=== Section Start ===

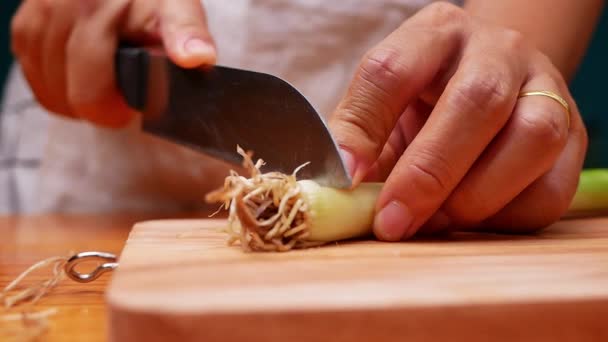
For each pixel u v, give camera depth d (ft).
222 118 1.33
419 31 1.19
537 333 0.89
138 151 1.94
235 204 1.09
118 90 1.61
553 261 1.03
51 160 1.99
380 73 1.15
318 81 1.86
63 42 1.62
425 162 1.13
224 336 0.86
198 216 1.81
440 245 1.13
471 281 0.93
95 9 1.55
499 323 0.88
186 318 0.85
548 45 1.51
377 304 0.87
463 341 0.88
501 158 1.16
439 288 0.91
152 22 1.54
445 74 1.23
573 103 1.25
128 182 1.98
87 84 1.59
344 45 1.84
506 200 1.18
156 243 1.13
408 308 0.87
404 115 1.31
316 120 1.15
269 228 1.09
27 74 1.73
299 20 1.82
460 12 1.23
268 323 0.86
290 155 1.20
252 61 1.85
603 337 0.90
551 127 1.15
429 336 0.88
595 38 2.71
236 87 1.29
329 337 0.87
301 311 0.86
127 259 1.03
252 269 0.97
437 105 1.14
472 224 1.20
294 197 1.10
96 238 1.50
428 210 1.15
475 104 1.12
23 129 2.15
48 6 1.60
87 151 1.97
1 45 2.94
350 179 1.11
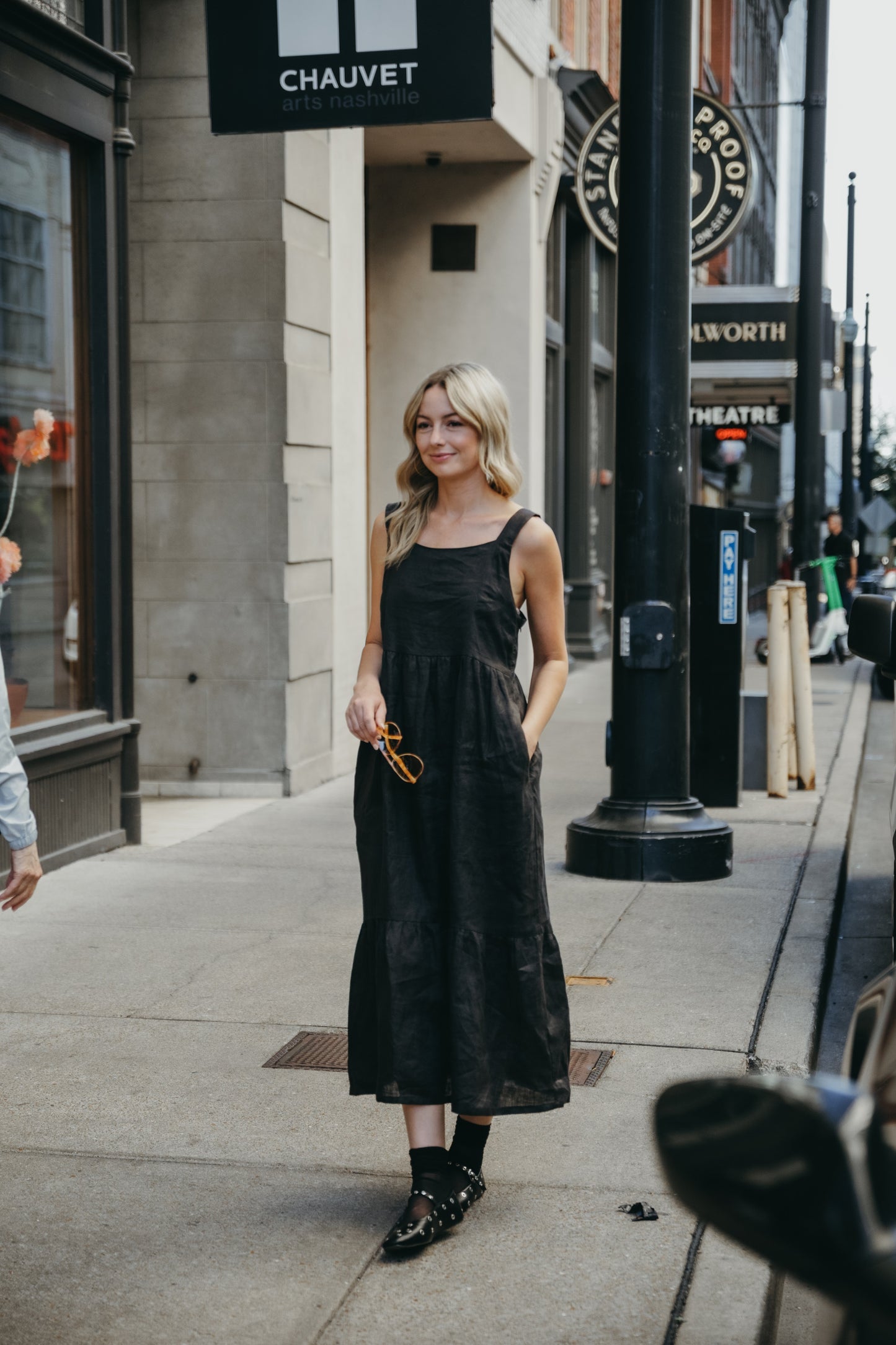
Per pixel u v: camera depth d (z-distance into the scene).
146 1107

=== Section End ===

_What this task involves:_ Output each line exactly as shown above; no pictures go in the copy.

_Output below:_
For each pixel u v, give camera depth d (ft).
222 118 1.33
419 31 1.19
537 333 0.89
138 151 1.94
235 204 1.09
118 90 1.61
553 261 1.03
51 160 1.99
380 73 1.15
318 81 1.86
63 42 1.62
425 162 1.13
224 336 0.86
198 216 1.81
440 245 1.13
471 281 0.93
95 9 1.55
499 323 0.88
186 318 0.85
548 45 1.51
377 304 0.87
463 341 0.88
501 158 1.16
439 288 0.91
152 22 1.54
445 74 1.23
573 103 1.25
128 182 1.98
87 84 1.59
344 45 1.84
506 200 1.18
156 243 1.13
408 308 0.87
404 115 1.31
316 120 1.15
269 228 1.09
27 74 1.73
299 20 1.82
460 12 1.23
268 323 0.86
290 155 1.20
252 61 1.85
603 337 0.90
551 127 1.15
429 336 0.88
595 38 2.71
236 87 1.29
329 337 0.87
301 311 0.86
127 259 1.03
252 269 0.97
437 105 1.14
472 224 1.20
294 197 1.10
96 238 1.50
428 210 1.15
475 104 1.12
23 129 2.15
48 6 1.60
87 151 1.97
1 45 2.94
350 179 1.11
Per pixel u v: camera depth d (z-distance into the scene).
146 1107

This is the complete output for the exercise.